Entries tagged with “xml” from O'Reilly Radar

Wed

Apr 15
2009

Vanessa Fox

Practical Tips for Government Web Sites (And Everyone Else!) To Improve Their Findability in Search

by Vanessa Foxcomments: 18

In an earlier post, I said that key to government opening its data to citizens, being more transparent, and improving the relationship between citizens and government in light of our web 2.0 world was ensuring content on government sites could be easily found in search engines. Architecting sites to be search engine friendly, particularly sites with as much content and legacy code as those the government manages, can be a resource-intensive process that takes careful long-term planning. But

two keys are:

  • Assessing who the audience is and what they're searching for
  • Ensuring the site architecture is easily crawlable


Crawlability Quick Wins
This post is about quick wins in crawlability. In many cases, ensuring crawlability also ensures accessibility (particularly access via screen readers). From this standpoint, many government web sites have an advantage over other sites since they already build in many accessibility features. Creating search-friendly sites also improves usability and user access from mobile devices and slow connections. So forget everything you may have heard about how you have to sacrifice user experience for SEO. SEO done right facilitates deeper audience engagement, makes it easier for visitors to navigate and find information on the site, and provides access to a wider variety of users.

Use XML Sitemaps
Create XML Sitemaps that list all the pages on the site and submit them to the major search engines.

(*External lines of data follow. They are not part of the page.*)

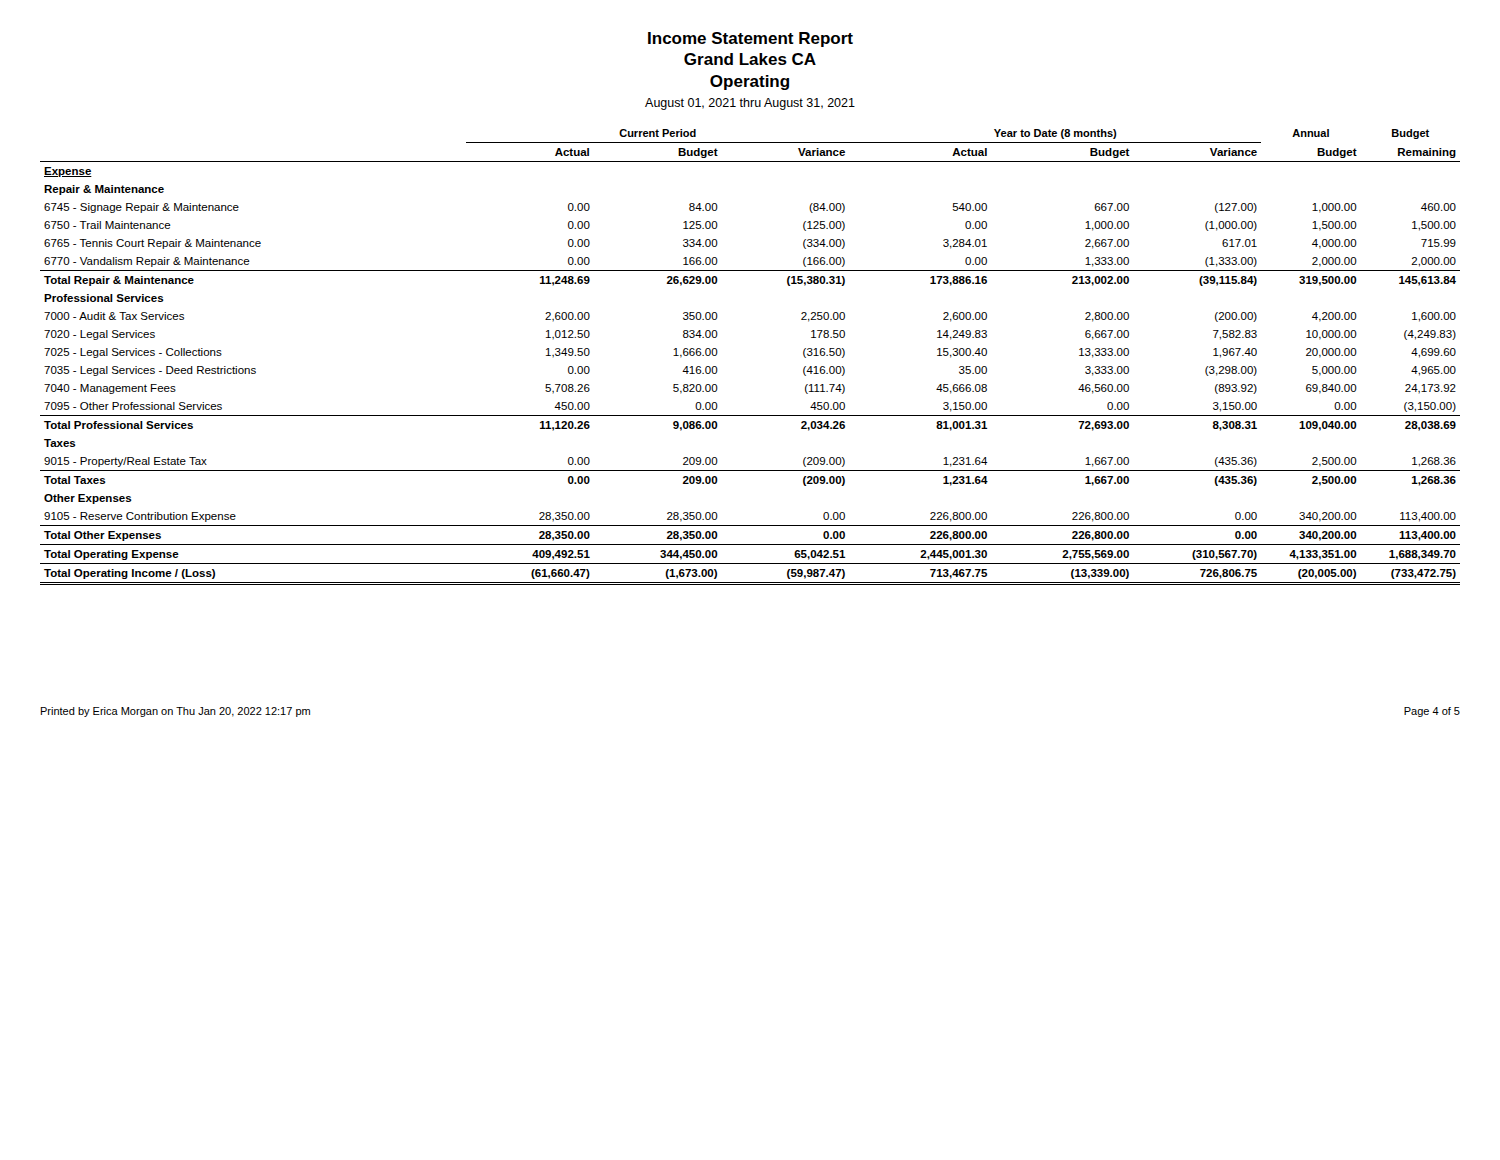Income Statement Report
Grand Lakes CA
Operating
August 01, 2021 thru August 31, 2021
| | Current Period | Year to Date (8 months) | Annual | Budget |
| --- | --- | --- | --- | --- |
| | Actual | Budget | Variance | Actual | Budget | Variance | Budget | Remaining |
| Expense | |
| Repair & Maintenance | |
| 6745 - Signage Repair & Maintenance | 0.00 | 84.00 | (84.00) | 540.00 | 667.00 | (127.00) | 1,000.00 | 460.00 |
| 6750 - Trail Maintenance | 0.00 | 125.00 | (125.00) | 0.00 | 1,000.00 | (1,000.00) | 1,500.00 | 1,500.00 |
| 6765 - Tennis Court Repair & Maintenance | 0.00 | 334.00 | (334.00) | 3,284.01 | 2,667.00 | 617.01 | 4,000.00 | 715.99 |
| 6770 - Vandalism Repair & Maintenance | 0.00 | 166.00 | (166.00) | 0.00 | 1,333.00 | (1,333.00) | 2,000.00 | 2,000.00 |
| Total Repair & Maintenance | 11,248.69 | 26,629.00 | (15,380.31) | 173,886.16 | 213,002.00 | (39,115.84) | 319,500.00 | 145,613.84 |
| Professional Services | |
| 7000 - Audit & Tax Services | 2,600.00 | 350.00 | 2,250.00 | 2,600.00 | 2,800.00 | (200.00) | 4,200.00 | 1,600.00 |
| 7020 - Legal Services | 1,012.50 | 834.00 | 178.50 | 14,249.83 | 6,667.00 | 7,582.83 | 10,000.00 | (4,249.83) |
| 7025 - Legal Services - Collections | 1,349.50 | 1,666.00 | (316.50) | 15,300.40 | 13,333.00 | 1,967.40 | 20,000.00 | 4,699.60 |
| 7035 - Legal Services - Deed Restrictions | 0.00 | 416.00 | (416.00) | 35.00 | 3,333.00 | (3,298.00) | 5,000.00 | 4,965.00 |
| 7040 - Management Fees | 5,708.26 | 5,820.00 | (111.74) | 45,666.08 | 46,560.00 | (893.92) | 69,840.00 | 24,173.92 |
| 7095 - Other Professional Services | 450.00 | 0.00 | 450.00 | 3,150.00 | 0.00 | 3,150.00 | 0.00 | (3,150.00) |
| Total Professional Services | 11,120.26 | 9,086.00 | 2,034.26 | 81,001.31 | 72,693.00 | 8,308.31 | 109,040.00 | 28,038.69 |
| Taxes | |
| 9015 - Property/Real Estate Tax | 0.00 | 209.00 | (209.00) | 1,231.64 | 1,667.00 | (435.36) | 2,500.00 | 1,268.36 |
| Total Taxes | 0.00 | 209.00 | (209.00) | 1,231.64 | 1,667.00 | (435.36) | 2,500.00 | 1,268.36 |
| Other Expenses | |
| 9105 - Reserve Contribution Expense | 28,350.00 | 28,350.00 | 0.00 | 226,800.00 | 226,800.00 | 0.00 | 340,200.00 | 113,400.00 |
| Total Other Expenses | 28,350.00 | 28,350.00 | 0.00 | 226,800.00 | 226,800.00 | 0.00 | 340,200.00 | 113,400.00 |
| Total Operating Expense | 409,492.51 | 344,450.00 | 65,042.51 | 2,445,001.30 | 2,755,569.00 | (310,567.70) | 4,133,351.00 | 1,688,349.70 |
| Total Operating Income / (Loss) | (61,660.47) | (1,673.00) | (59,987.47) | 713,467.75 | (13,339.00) | 726,806.75 | (20,005.00) | (733,472.75) |
Printed by Erica Morgan on Thu Jan 20, 2022 12:17 pm
Page 4 of 5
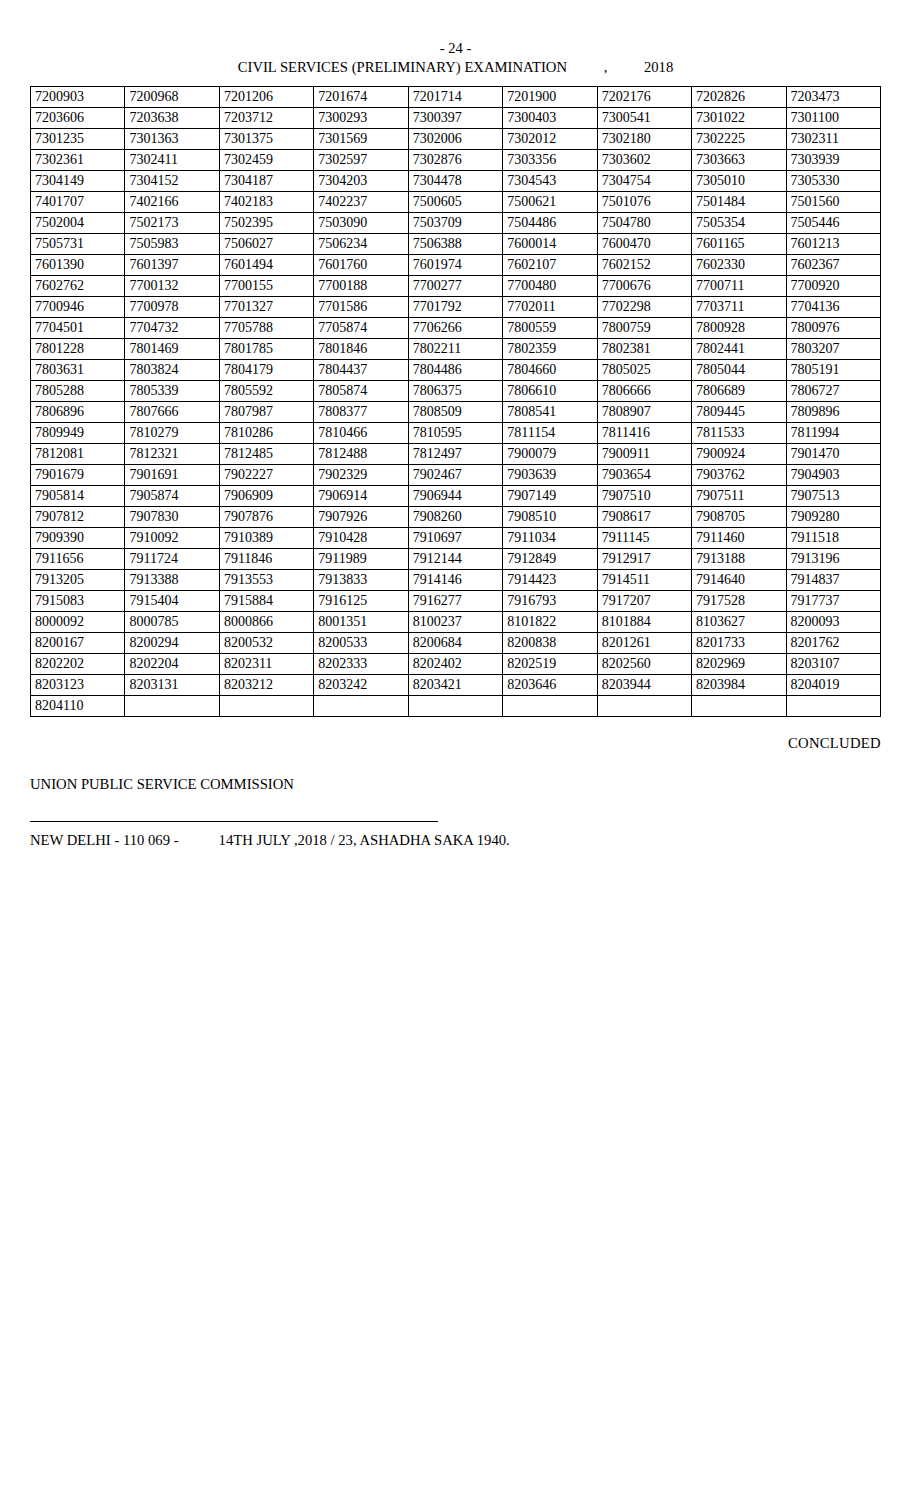- 24 -
CIVIL SERVICES (PRELIMINARY) EXAMINATION , 2018
| 7200903 | 7200968 | 7201206 | 7201674 | 7201714 | 7201900 | 7202176 | 7202826 | 7203473 |
| 7203606 | 7203638 | 7203712 | 7300293 | 7300397 | 7300403 | 7300541 | 7301022 | 7301100 |
| 7301235 | 7301363 | 7301375 | 7301569 | 7302006 | 7302012 | 7302180 | 7302225 | 7302311 |
| 7302361 | 7302411 | 7302459 | 7302597 | 7302876 | 7303356 | 7303602 | 7303663 | 7303939 |
| 7304149 | 7304152 | 7304187 | 7304203 | 7304478 | 7304543 | 7304754 | 7305010 | 7305330 |
| 7401707 | 7402166 | 7402183 | 7402237 | 7500605 | 7500621 | 7501076 | 7501484 | 7501560 |
| 7502004 | 7502173 | 7502395 | 7503090 | 7503709 | 7504486 | 7504780 | 7505354 | 7505446 |
| 7505731 | 7505983 | 7506027 | 7506234 | 7506388 | 7600014 | 7600470 | 7601165 | 7601213 |
| 7601390 | 7601397 | 7601494 | 7601760 | 7601974 | 7602107 | 7602152 | 7602330 | 7602367 |
| 7602762 | 7700132 | 7700155 | 7700188 | 7700277 | 7700480 | 7700676 | 7700711 | 7700920 |
| 7700946 | 7700978 | 7701327 | 7701586 | 7701792 | 7702011 | 7702298 | 7703711 | 7704136 |
| 7704501 | 7704732 | 7705788 | 7705874 | 7706266 | 7800559 | 7800759 | 7800928 | 7800976 |
| 7801228 | 7801469 | 7801785 | 7801846 | 7802211 | 7802359 | 7802381 | 7802441 | 7803207 |
| 7803631 | 7803824 | 7804179 | 7804437 | 7804486 | 7804660 | 7805025 | 7805044 | 7805191 |
| 7805288 | 7805339 | 7805592 | 7805874 | 7806375 | 7806610 | 7806666 | 7806689 | 7806727 |
| 7806896 | 7807666 | 7807987 | 7808377 | 7808509 | 7808541 | 7808907 | 7809445 | 7809896 |
| 7809949 | 7810279 | 7810286 | 7810466 | 7810595 | 7811154 | 7811416 | 7811533 | 7811994 |
| 7812081 | 7812321 | 7812485 | 7812488 | 7812497 | 7900079 | 7900911 | 7900924 | 7901470 |
| 7901679 | 7901691 | 7902227 | 7902329 | 7902467 | 7903639 | 7903654 | 7903762 | 7904903 |
| 7905814 | 7905874 | 7906909 | 7906914 | 7906944 | 7907149 | 7907510 | 7907511 | 7907513 |
| 7907812 | 7907830 | 7907876 | 7907926 | 7908260 | 7908510 | 7908617 | 7908705 | 7909280 |
| 7909390 | 7910092 | 7910389 | 7910428 | 7910697 | 7911034 | 7911145 | 7911460 | 7911518 |
| 7911656 | 7911724 | 7911846 | 7911989 | 7912144 | 7912849 | 7912917 | 7913188 | 7913196 |
| 7913205 | 7913388 | 7913553 | 7913833 | 7914146 | 7914423 | 7914511 | 7914640 | 7914837 |
| 7915083 | 7915404 | 7915884 | 7916125 | 7916277 | 7916793 | 7917207 | 7917528 | 7917737 |
| 8000092 | 8000785 | 8000866 | 8001351 | 8100237 | 8101822 | 8101884 | 8103627 | 8200093 |
| 8200167 | 8200294 | 8200532 | 8200533 | 8200684 | 8200838 | 8201261 | 8201733 | 8201762 |
| 8202202 | 8202204 | 8202311 | 8202333 | 8202402 | 8202519 | 8202560 | 8202969 | 8203107 |
| 8203123 | 8203131 | 8203212 | 8203242 | 8203421 | 8203646 | 8203944 | 8203984 | 8204019 |
| 8204110 | | | | | | | | |
CONCLUDED
UNION PUBLIC SERVICE COMMISSION
NEW DELHI - 110 069 - 14TH JULY ,2018 / 23, ASHADHA SAKA 1940.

Why is this important? Many government sites have poor information architecture. Ideally each page of the site should have at least one link to it. This helps users navigate the site and helps search engines find all of the pages. Long term, these sites should revamp their navigational structure so that at least one link exists to every page. Since that may take some time to implement, an XML Sitemap can function in the meantime to provide a list of all pages for search engines to crawl.

Government sites have already made great progress in search by using XML Sitemaps.

The Energy Department's Office of Science and Technology (OSTI) implemented XML Sitemaps protocol with great success. "The first day that Yahoo offered up our material for search, our traffic increased so much that we could not keep up with it,' said Walt Warnick, OSTI's director.

If possible, provide an HTML sitemap as well, which provides a browsable navigation to site visitors. Below is a good example of a browsable HTML sitemap on nih.gov:

nih_sitemap.jpg

Don't block access to content
Make all content available outside of a login, registration form, or other input mechanism. Search engine crawlers can't access content behind a login or registration. If the content requires the visitor to enter an email address or otherwise provide input before accessing it, it won't show up in search results.